Slowly, our room filled with our honors dorm friends, who brought with them snacks, calculus homework, and other welcomed distractions. Not everyone was as intense as Derek. Most of them probably came because people just congregated in whatever room was populated. Even some of our friends who did not vote joined the fray, Megan included. The amassing group still felt different than that of a normal gathering though. That buzz from our first real chance to act as political stakeholders, and adults really, stayed with us. When announcements broke of a state win for Obama or Romney, brief moments of applause broke out intermittently. The event did not feel like a manufactured political moment, but rather an authentic appreciation of history and our place within it. More than that though, it was fun. A group of people gathered organically to share thoughts, opinions, and reactions on a day that would greatly impact the years to come.

Once the news of Barack Obama’s projected victory broke, joy abounded for his supporters. One of our more eccentric neighbors ran up and down the hallway in celebration. Many of us high-fived or clapped as we essentially capped a season of question marks and anticipation. For those who weren’t as thrilled with the result, they still shared their feelings for finally getting to participate. Some of us stayed around to watch coverage of congressional races, but most left for typical gatherings of Nintendo, reruns, or late-night dining.

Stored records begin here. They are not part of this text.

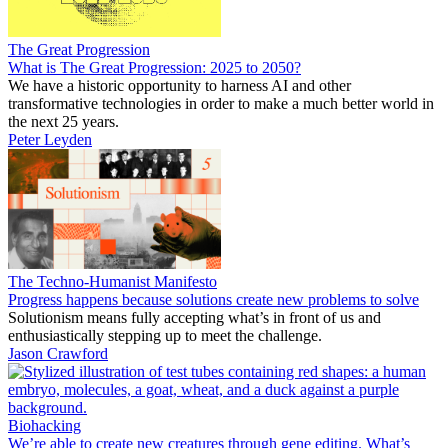
The Great Progression
What is The Great Progression: 2025 to 2050?
We have a historic opportunity to harness AI and other
transformative technologies in order to make a much better world in
the next 25 years.
Peter Leyden
The Techno-Humanist Manifesto
Progress happens because solutions create new problems to solve
Solutionism means fully accepting what’s in front of us and
enthusiastically stepping up to meet the challenge.
Jason Crawford
Biohacking
We’re able to create new creatures through gene editing. What’s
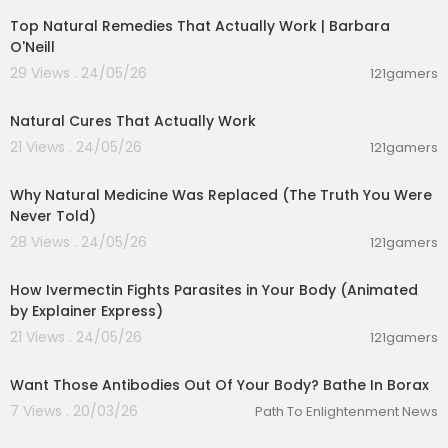
https://youtu.be/6oMSLBLA4Gs
Top Natural Remedies That Actually Work | Barbara
O'Neill
#getridofparasitesnaturally #herbalmedicines
29 Views . 24/05/26
121gamers
#wormstreatment #drvivekjoshi #naruraltreat
00:08:14
ment #killparasites #removewormsnaturally #
Natural Cures That Actually Work
holistichealth #alternatemedicines # naturopat
hy
21 Views . 24/05/26
121gamers
00:16:58
Why Natural Medicine Was Replaced (The Truth You Were
Never Told)
28 Views . 24/05/26
121gamers
00:10:06
How Ivermectin Fights Parasites in Your Body (Animated
by Explainer Express)
21 Views . 24/05/26
121gamers
00:01:12
Want Those Antibodies Out Of Your Body? Bathe In Borax
7 Views . 20/03/26
Path To Enlightenment News
00:01:27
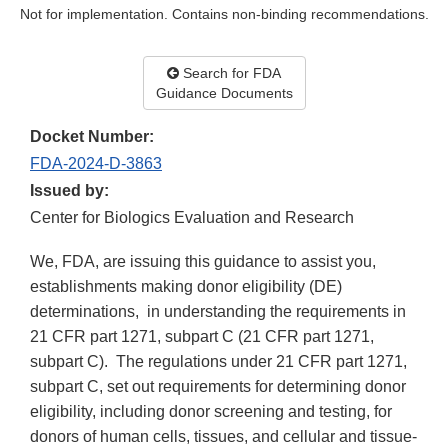
Not for implementation. Contains non-binding recommendations.
Search for FDA
Guidance Documents
Docket Number:
FDA-2024-D-3863
Issued by:
Center for Biologics Evaluation and Research
We, FDA, are issuing this guidance to assist you,
establishments making donor eligibility (DE)
determinations, in understanding the requirements in
21 CFR part 1271, subpart C (21 CFR part 1271,
subpart C). The regulations under 21 CFR part 1271,
subpart C, set out requirements for determining donor
eligibility, including donor screening and testing, for
donors of human cells, tissues, and cellular and tissue-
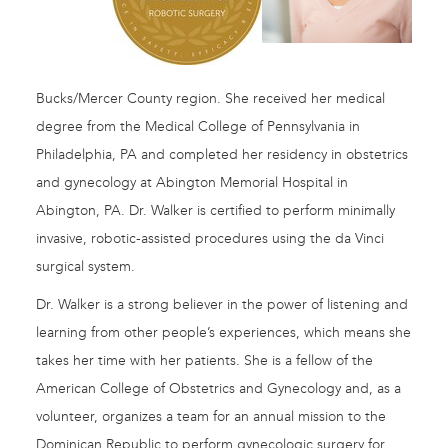
Bucks/Mercer County region. She received her medical
degree from the Medical College of Pennsylvania in
Philadelphia, PA and completed her residency in obstetrics
and gynecology at Abington Memorial Hospital in
Abington, PA. Dr. Walker is certified to perform minimally
invasive, robotic-assisted procedures using the da Vinci
surgical system.
Dr. Walker is a strong believer in the power of listening and
learning from other people’s experiences, which means she
takes her time with her patients. She is a fellow of the
American College of Obstetrics and Gynecology and, as a
volunteer, organizes a team for an annual mission to the
Dominican Republic to perform gynecologic surgery for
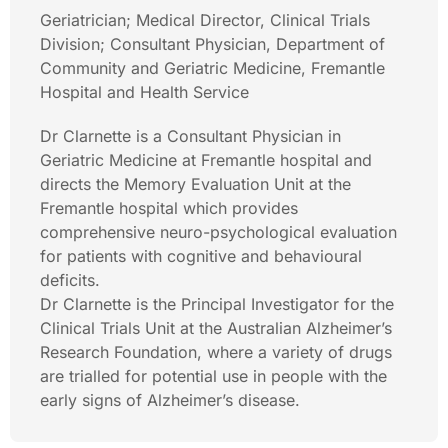
Geriatrician; Medical Director, Clinical Trials
Division; Consultant Physician, Department of
Community and Geriatric Medicine, Fremantle
Hospital and Health Service
Dr Clarnette is a Consultant Physician in
Geriatric Medicine at Fremantle hospital and
directs the Memory Evaluation Unit at the
Fremantle hospital which provides
comprehensive neuro-psychological evaluation
for patients with cognitive and behavioural
deficits.
Dr Clarnette is the Principal Investigator for the
Clinical Trials Unit at the Australian Alzheimer’s
Research Foundation, where a variety of drugs
are trialled for potential use in people with the
early signs of Alzheimer’s disease.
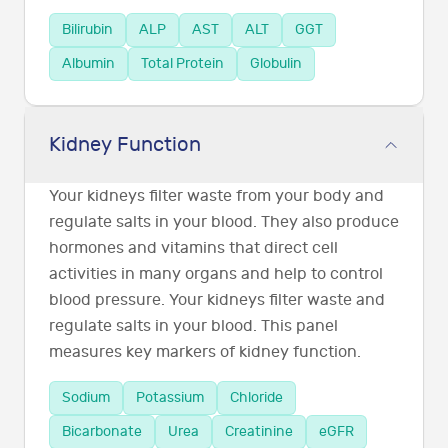
Bilirubin
ALP
AST
ALT
GGT
Albumin
Total Protein
Globulin
Kidney Function
Your kidneys filter waste from your body and
regulate salts in your blood. They also produce
hormones and vitamins that direct cell
activities in many organs and help to control
blood pressure. Your kidneys filter waste and
regulate salts in your blood. This panel
measures key markers of kidney function.
Sodium
Potassium
Chloride
Bicarbonate
Urea
Creatinine
eGFR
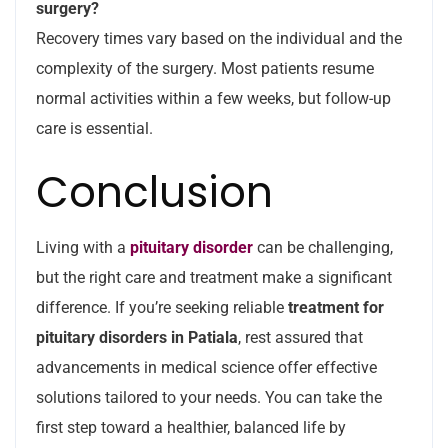
surgery?
Recovery times vary based on the individual and the
complexity of the surgery. Most patients resume
normal activities within a few weeks, but follow-up
care is essential.
Conclusion
Living with a
pituitary disorder
can be challenging,
but the right care and treatment make a significant
difference. If you’re seeking reliable
treatment for
pituitary disorders in Patiala
, rest assured that
advancements in medical science offer effective
solutions tailored to your needs. You can take the
first step toward a healthier, balanced life by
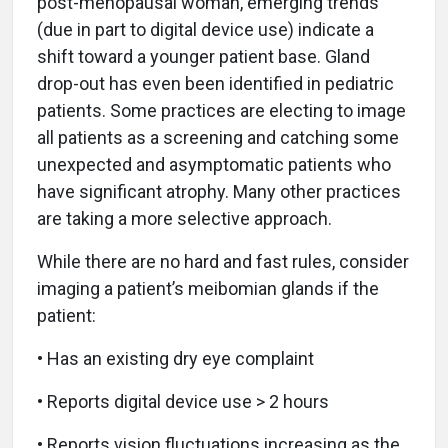
post-menopausal woman, emerging trends
(due in part to digital device use) indicate a
shift toward a younger patient base. Gland
drop-out has even been identified in pediatric
patients. Some practices are electing to image
all patients as a screening and catching some
unexpected and asymptomatic patients who
have significant atrophy. Many other practices
are taking a more selective approach.
While there are no hard and fast rules, consider
imaging a patient’s meibomian glands if the
patient:
• Has an existing dry eye complaint
• Reports digital device use > 2 hours
• Reports vision fluctuations increasing as the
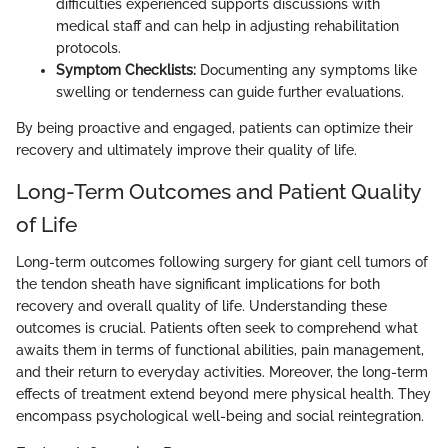
difficulties experienced supports discussions with
medical staff and can help in adjusting rehabilitation
protocols.
Symptom Checklists:
Documenting any symptoms like
swelling or tenderness can guide further evaluations.
By being proactive and engaged, patients can optimize their
recovery and ultimately improve their quality of life.
Long-Term Outcomes and Patient Quality
of Life
Long-term outcomes following surgery for giant cell tumors of
the tendon sheath have significant implications for both
recovery and overall quality of life. Understanding these
outcomes is crucial. Patients often seek to comprehend what
awaits them in terms of functional abilities, pain management,
and their return to everyday activities. Moreover, the long-term
effects of treatment extend beyond mere physical health. They
encompass psychological well-being and social reintegration.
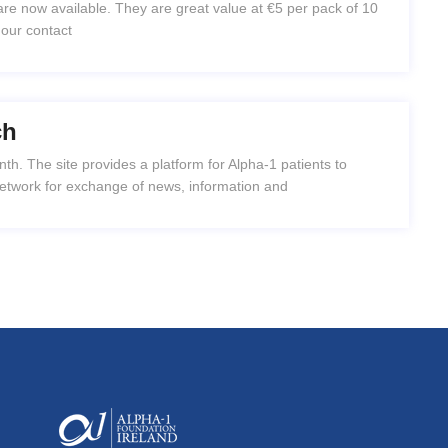
e now available. They are great value at €5 per pack of 10
 our contact
ch
h. The site provides a platform for Alpha-1 patients to
network for exchange of news, information and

The next day, the buzz had faded considerably, but was still present through social media posts, news segments, and a bevy of class discussions. Days passed, and my life returned to its normal routine. I had my breakfasts with Megan, my political walk-and-talks with Brett, and my nightly hangouts with my group of friends, but a tiny part of me felt differently.

Perhaps on the smallest noticeable level, the events of that day shifted my thinking. Election day helped me re-imagine the need to engage friends like Megan in politics while understanding their perspectives and avoiding coming off as preachy. It cemented my future excitement when walking into a polling location. It reminded me of the power and responsibility I have as a voter. It taught me that elections can still be public affairs through which people come together to celebrate democracy as they have for centuries now. Most of all, election day provided me, and everyone who voted, with an opportunity to think about how we want our communities, states, and country to change for the better. This reflection strengthens every time I go to the polls, and this is why I love voting.